Stored data entries:
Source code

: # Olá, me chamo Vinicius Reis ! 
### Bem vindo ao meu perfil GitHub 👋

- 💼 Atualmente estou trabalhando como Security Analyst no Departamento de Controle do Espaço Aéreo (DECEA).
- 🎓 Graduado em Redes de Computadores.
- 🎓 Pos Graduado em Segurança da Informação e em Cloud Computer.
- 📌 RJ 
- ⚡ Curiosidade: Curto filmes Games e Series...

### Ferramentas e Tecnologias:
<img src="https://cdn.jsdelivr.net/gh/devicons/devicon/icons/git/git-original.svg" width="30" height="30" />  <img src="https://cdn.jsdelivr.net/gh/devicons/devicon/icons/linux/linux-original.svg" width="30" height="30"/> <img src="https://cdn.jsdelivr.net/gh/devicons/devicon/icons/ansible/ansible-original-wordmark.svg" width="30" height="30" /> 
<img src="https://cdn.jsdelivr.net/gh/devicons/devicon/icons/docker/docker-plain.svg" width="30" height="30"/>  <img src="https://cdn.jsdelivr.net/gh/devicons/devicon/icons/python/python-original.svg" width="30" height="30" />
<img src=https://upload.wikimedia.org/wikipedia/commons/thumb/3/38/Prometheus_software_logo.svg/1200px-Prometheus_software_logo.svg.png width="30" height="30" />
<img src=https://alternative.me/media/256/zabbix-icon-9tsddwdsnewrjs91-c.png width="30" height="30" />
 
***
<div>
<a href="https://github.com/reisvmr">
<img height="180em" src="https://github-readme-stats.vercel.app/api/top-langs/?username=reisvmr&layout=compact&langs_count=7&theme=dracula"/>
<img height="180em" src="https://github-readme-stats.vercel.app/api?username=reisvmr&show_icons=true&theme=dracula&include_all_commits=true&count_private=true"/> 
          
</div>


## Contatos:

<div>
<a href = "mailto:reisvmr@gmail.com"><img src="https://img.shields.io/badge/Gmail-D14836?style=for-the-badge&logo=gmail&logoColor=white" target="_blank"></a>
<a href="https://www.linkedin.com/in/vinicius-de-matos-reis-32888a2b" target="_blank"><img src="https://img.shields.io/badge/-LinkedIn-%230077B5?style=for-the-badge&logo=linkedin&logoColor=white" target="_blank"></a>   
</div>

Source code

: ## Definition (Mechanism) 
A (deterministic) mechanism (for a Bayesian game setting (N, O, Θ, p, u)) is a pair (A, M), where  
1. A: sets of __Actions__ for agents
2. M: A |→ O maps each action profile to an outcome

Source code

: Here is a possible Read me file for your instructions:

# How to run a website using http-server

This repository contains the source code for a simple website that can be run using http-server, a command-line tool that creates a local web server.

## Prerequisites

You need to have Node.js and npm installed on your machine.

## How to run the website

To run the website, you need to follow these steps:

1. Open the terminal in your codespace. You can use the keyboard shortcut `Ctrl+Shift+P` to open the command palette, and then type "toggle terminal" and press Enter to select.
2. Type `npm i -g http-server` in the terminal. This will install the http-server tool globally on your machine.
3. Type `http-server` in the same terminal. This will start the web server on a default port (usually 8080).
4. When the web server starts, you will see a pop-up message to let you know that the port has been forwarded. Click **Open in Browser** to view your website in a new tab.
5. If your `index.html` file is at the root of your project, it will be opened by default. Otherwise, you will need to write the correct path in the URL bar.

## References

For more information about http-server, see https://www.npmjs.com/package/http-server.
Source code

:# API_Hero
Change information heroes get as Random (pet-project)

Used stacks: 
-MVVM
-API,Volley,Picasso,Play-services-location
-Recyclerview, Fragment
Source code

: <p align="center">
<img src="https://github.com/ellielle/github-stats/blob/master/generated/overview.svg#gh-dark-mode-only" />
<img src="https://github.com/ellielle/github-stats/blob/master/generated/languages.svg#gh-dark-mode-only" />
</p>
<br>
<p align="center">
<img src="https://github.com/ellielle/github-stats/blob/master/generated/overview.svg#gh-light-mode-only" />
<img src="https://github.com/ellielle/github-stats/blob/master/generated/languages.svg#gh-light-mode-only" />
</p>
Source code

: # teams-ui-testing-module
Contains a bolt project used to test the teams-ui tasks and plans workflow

## WHAT TO DO:
Copy every one of the lines above, keeping each character, space and line break the same.

## RESPONSE AREA:
Source code

: # Olá, me chamo Vinicius Reis ! 
### Bem vindo ao meu perfil GitHub 👋

- 💼 Atualmente estou trabalhando como Security Analyst no Departamento de Controle do Espaço Aéreo (DECEA).
- 🎓 Graduado em Redes de Computadores.
- 🎓 Pos Graduado em Segurança da Informação e em Cloud Computer.
- 📌 RJ 
- ⚡ Curiosidade: Curto filmes Games e Series...

### Ferramentas e Tecnologias:
<img src="https://cdn.jsdelivr.net/gh/devicons/devicon/icons/git/git-original.svg" width="30" height="30" />  <img src="https://cdn.jsdelivr.net/gh/devicons/devicon/icons/linux/linux-original.svg" width="30" height="30"/> <img src="https://cdn.jsdelivr.net/gh/devicons/devicon/icons/ansible/ansible-original-wordmark.svg" width="30" height="30" /> 
<img src="https://cdn.jsdelivr.net/gh/devicons/devicon/icons/docker/docker-plain.svg" width="30" height="30"/>  <img src="https://cdn.jsdelivr.net/gh/devicons/devicon/icons/python/python-original.svg" width="30" height="30" />
<img src=https://upload.wikimedia.org/wikipedia/commons/thumb/3/38/Prometheus_software_logo.svg/1200px-Prometheus_software_logo.svg.png width="30" height="30" />
<img src=https://alternative.me/media/256/zabbix-icon-9tsddwdsnewrjs91-c.png width="30" height="30" />
 
***
<div>
<a href="https://github.com/reisvmr">
<img height="180em" src="https://github-readme-stats.vercel.app/api/top-langs/?username=reisvmr&layout=compact&langs_count=7&theme=dracula"/>
<img height="180em" src="https://github-readme-stats.vercel.app/api?username=reisvmr&show_icons=true&theme=dracula&include_all_commits=true&count_private=true"/> 
          
</div>


## Contatos:

<div>
<a href = "mailto:reisvmr@gmail.com"><img src="https://img.shields.io/badge/Gmail-D14836?style=for-the-badge&logo=gmail&logoColor=white" target="_blank"></a>
<a href="https://www.linkedin.com/in/vinicius-de-matos-reis-32888a2b" target="_blank"><img src="https://img.shields.io/badge/-LinkedIn-%230077B5?style=for-the-badge&logo=linkedin&logoColor=white" target="_blank"></a>   
</div>

Source code

: ## Definition (Mechanism) 
A (deterministic) mechanism (for a Bayesian game setting (N, O, Θ, p, u)) is a pair (A, M), where  
1. A: sets of __Actions__ for agents
2. M: A |→ O maps each action profile to an outcome

Source code

: Here is a possible Read me file for your instructions:

# How to run a website using http-server

This repository contains the source code for a simple website that can be run using http-server, a command-line tool that creates a local web server.

## Prerequisites

You need to have Node.js and npm installed on your machine.

## How to run the website

To run the website, you need to follow these steps:

1. Open the terminal in your codespace. You can use the keyboard shortcut `Ctrl+Shift+P` to open the command palette, and then type "toggle terminal" and press Enter to select.
2. Type `npm i -g http-server` in the terminal. This will install the http-server tool globally on your machine.
3. Type `http-server` in the same terminal. This will start the web server on a default port (usually 8080).
4. When the web server starts, you will see a pop-up message to let you know that the port has been forwarded. Click **Open in Browser** to view your website in a new tab.
5. If your `index.html` file is at the root of your project, it will be opened by default. Otherwise, you will need to write the correct path in the URL bar.

## References

For more information about http-server, see https://www.npmjs.com/package/http-server.
Source code

:# API_Hero
Change information heroes get as Random (pet-project)

Used stacks: 
-MVVM
-API,Volley,Picasso,Play-services-location
-Recyclerview, Fragment
Source code

: <p align="center">
<img src="https://github.com/ellielle/github-stats/blob/master/generated/overview.svg#gh-dark-mode-only" />
<img src="https://github.com/ellielle/github-stats/blob/master/generated/languages.svg#gh-dark-mode-only" />
</p>
<br>
<p align="center">
<img src="https://github.com/ellielle/github-stats/blob/master/generated/overview.svg#gh-light-mode-only" />
<img src="https://github.com/ellielle/github-stats/blob/master/generated/languages.svg#gh-light-mode-only" />
</p>
Source code

: # teams-ui-testing-module
Contains a bolt project used to test the teams-ui tasks and plans workflow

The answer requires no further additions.